Ravindra masih terdiam menatap punggung Haruna, dia tersenyum dengan mengeluarkan ponselnya, kali ini pria itu sangat yakin kalau rencana ini pasti akan berhasil dan membuat Haruna langsung menyetujui perjodohan ini. “Gue bisa bantu lo jadi artis terkenal,” ucapnya yang berhasil membuat langkah Haruna terhenti.

“Omong kosong!” ucap Haruna yang tidak mempercayai lelaki itu.

“Gue yakin kalo lo kenal Pak Hendra, Pak Surya, dan … Bu Julia,” ucap Ravindra menatap Haruna dengan senyuman dan memperlihatkan layar ponsel pada wanita itu.

Haruna yang mendengar ketiga nama itu pun langsung berjalan mendekati Ravindra dengan tatapan tidak percaya. Bagaimana bisa lelaki itu mengenal tiga orang penting di dunia industri? Ditambah lagi Pak Surya adalah guru akting terkenal.

“Gue udah bilang di awal, lo nggak akan rugi nikah sama gue. Bahkan, gue bisa bikin lo sampe ke go internasional,” ucapnya dengan nada bangga. “Gue bahkan juga bisa jadi sponsor, agensi lo kekurangan duit, kan?”

Haruna terdiam, ucapan Ravindra ada benarnya. Wanita itupun mendengus dan kembali berpikir, kesempatan ini tidak datang kedua kali, ditambah lagi waktu yang dia punya tak banyak, dengan bantuan Ravindra mungkin akan membuatnya terkenal dan kemampuan aktingnya meningkat pesat, sehingga ia bisa memperpanjang kontrak.

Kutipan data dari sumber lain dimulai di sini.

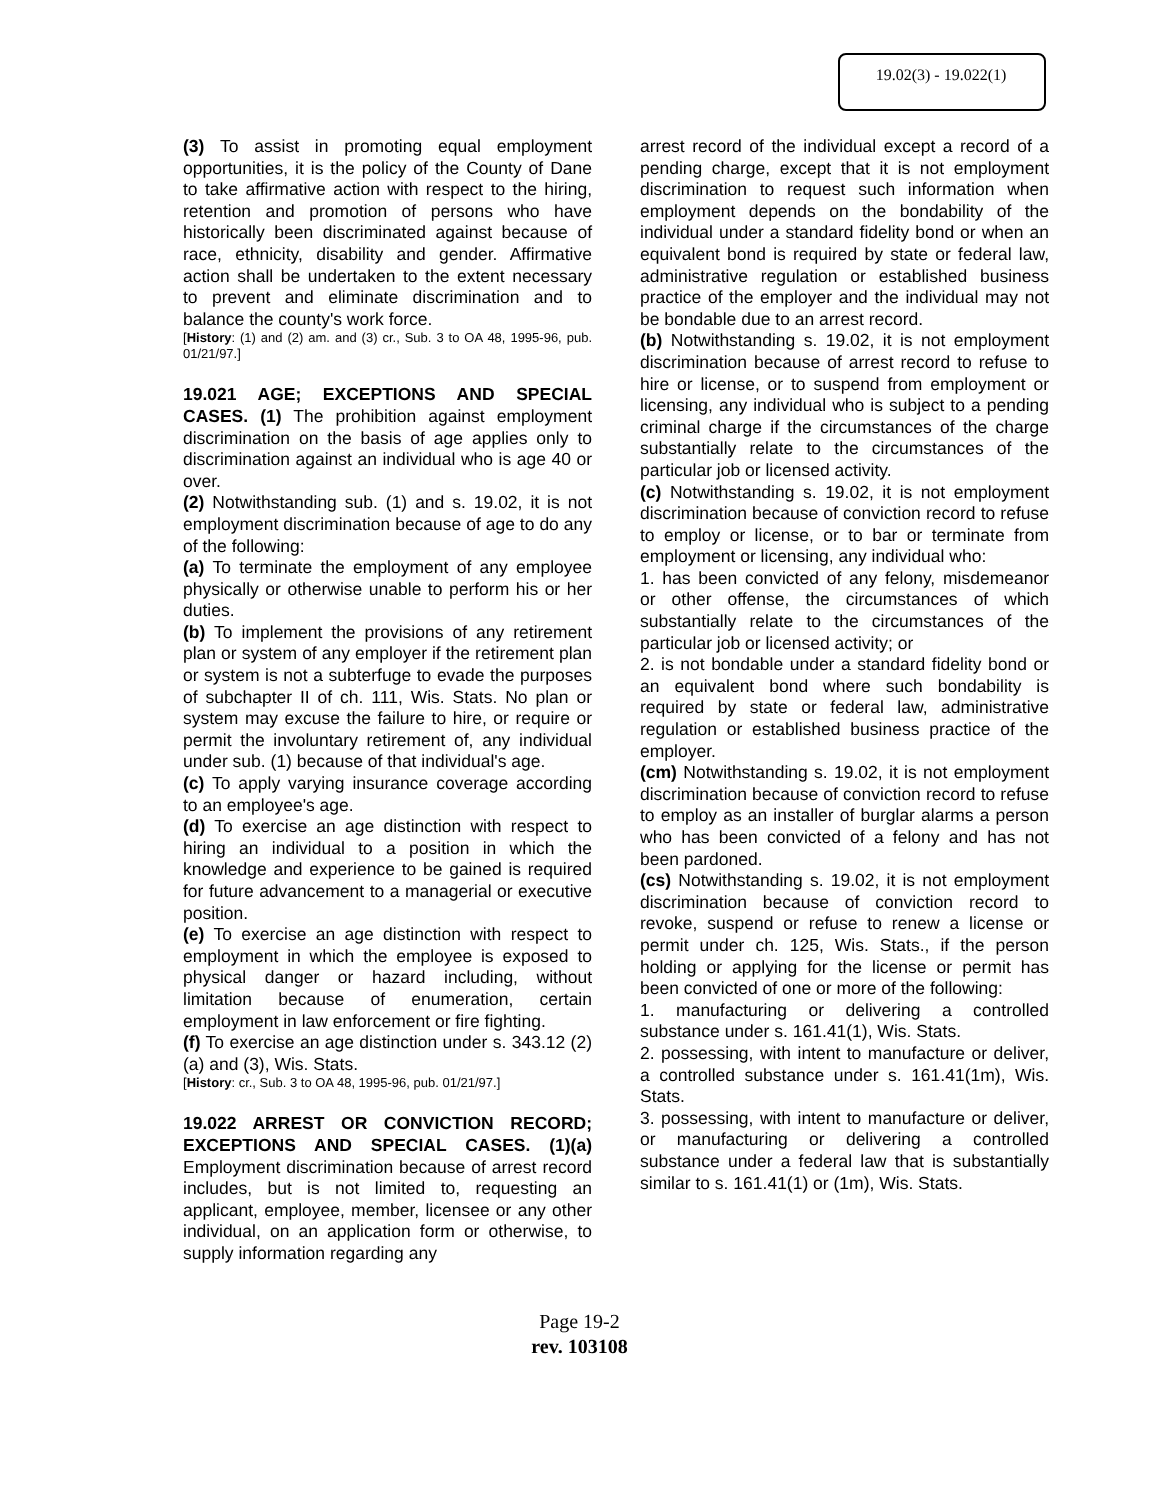19.02(3) - 19.022(1)
(3) To assist in promoting equal employment opportunities, it is the policy of the County of Dane to take affirmative action with respect to the hiring, retention and promotion of persons who have historically been discriminated against because of race, ethnicity, disability and gender. Affirmative action shall be undertaken to the extent necessary to prevent and eliminate discrimination and to balance the county's work force.
[History: (1) and (2) am. and (3) cr., Sub. 3 to OA 48, 1995-96, pub. 01/21/97.]
19.021 AGE; EXCEPTIONS AND SPECIAL CASES. (1) The prohibition against employment discrimination on the basis of age applies only to discrimination against an individual who is age 40 or over.
(2) Notwithstanding sub. (1) and s. 19.02, it is not employment discrimination because of age to do any of the following:
(a) To terminate the employment of any employee physically or otherwise unable to perform his or her duties.
(b) To implement the provisions of any retirement plan or system of any employer if the retirement plan or system is not a subterfuge to evade the purposes of subchapter II of ch. 111, Wis. Stats. No plan or system may excuse the failure to hire, or require or permit the involuntary retirement of, any individual under sub. (1) because of that individual's age.
(c) To apply varying insurance coverage according to an employee's age.
(d) To exercise an age distinction with respect to hiring an individual to a position in which the knowledge and experience to be gained is required for future advancement to a managerial or executive position.
(e) To exercise an age distinction with respect to employment in which the employee is exposed to physical danger or hazard including, without limitation because of enumeration, certain employment in law enforcement or fire fighting.
(f) To exercise an age distinction under s. 343.12 (2)(a) and (3), Wis. Stats.
[History: cr., Sub. 3 to OA 48, 1995-96, pub. 01/21/97.]
19.022 ARREST OR CONVICTION RECORD; EXCEPTIONS AND SPECIAL CASES. (1)(a) Employment discrimination because of arrest record includes, but is not limited to, requesting an applicant, employee, member, licensee or any other individual, on an application form or otherwise, to supply information regarding any
arrest record of the individual except a record of a pending charge, except that it is not employment discrimination to request such information when employment depends on the bondability of the individual under a standard fidelity bond or when an equivalent bond is required by state or federal law, administrative regulation or established business practice of the employer and the individual may not be bondable due to an arrest record.
(b) Notwithstanding s. 19.02, it is not employment discrimination because of arrest record to refuse to hire or license, or to suspend from employment or licensing, any individual who is subject to a pending criminal charge if the circumstances of the charge substantially relate to the circumstances of the particular job or licensed activity.
(c) Notwithstanding s. 19.02, it is not employment discrimination because of conviction record to refuse to employ or license, or to bar or terminate from employment or licensing, any individual who:
1. has been convicted of any felony, misdemeanor or other offense, the circumstances of which substantially relate to the circumstances of the particular job or licensed activity; or
2. is not bondable under a standard fidelity bond or an equivalent bond where such bondability is required by state or federal law, administrative regulation or established business practice of the employer.
(cm) Notwithstanding s. 19.02, it is not employment discrimination because of conviction record to refuse to employ as an installer of burglar alarms a person who has been convicted of a felony and has not been pardoned.
(cs) Notwithstanding s. 19.02, it is not employment discrimination because of conviction record to revoke, suspend or refuse to renew a license or permit under ch. 125, Wis. Stats., if the person holding or applying for the license or permit has been convicted of one or more of the following:
1. manufacturing or delivering a controlled substance under s. 161.41(1), Wis. Stats.
2. possessing, with intent to manufacture or deliver, a controlled substance under s. 161.41(1m), Wis. Stats.
3. possessing, with intent to manufacture or deliver, or manufacturing or delivering a controlled substance under a federal law that is substantially similar to s. 161.41(1) or (1m), Wis. Stats.
Page 19-2
rev. 103108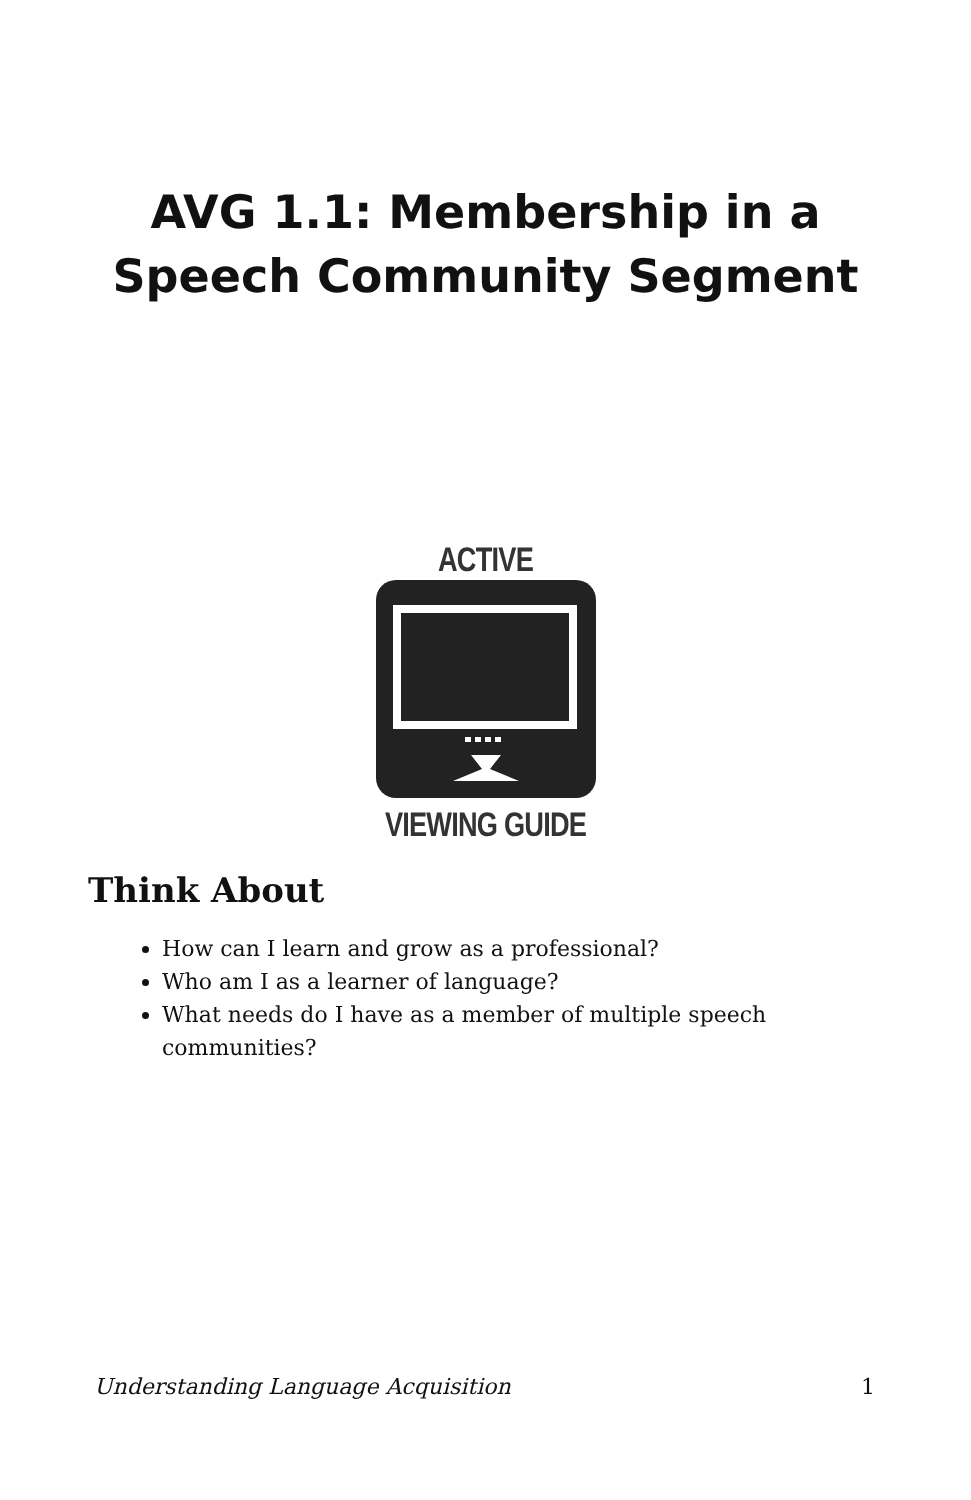AVG 1.1: Membership in a
Speech Community Segment
ACTIVE
VIEWING GUIDE
Think About
How can I learn and grow as a professional?
Who am I as a learner of language?
What needs do I have as a member of multiple speech communities?
Understanding Language Acquisition 1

“Gimana? Ini penawaran terakhir gue, kalo lo tetep nggak setuju sama perjodohan ini juga nggak masalah,” tanyanya seraya melangkahkan kaki pergi dengan senyuman tipis.

“Gue setuju!” jawab Haruna lantang.

Langkah Ravindra terhenti, dia tersenyum penuh kemenangan sebelum dia kembali membalikkan tubuhnya dan menatap Haruna. “Lo yakin dan nggak akan berubah pikiran?”

“Kalo bukan karena karier gue yang diujung tandung, juga gue ogah!” gumamnya pelan lalu memberikan senyuman dan satu anggukan mantap pada Ravindra.

“Satu hal yang harus lo tau, pernikahan kita cuma sebatas nikah kontrak.”

“Jadi kita cuma nikah kontrak?”

“Ravindra?”

Ravindra yang mendengar seseorang memanggil namanya dari arah belakang pun langsung menoleh dan membelalakkan matanya lebar saat melihat sang mama yang menatapnya.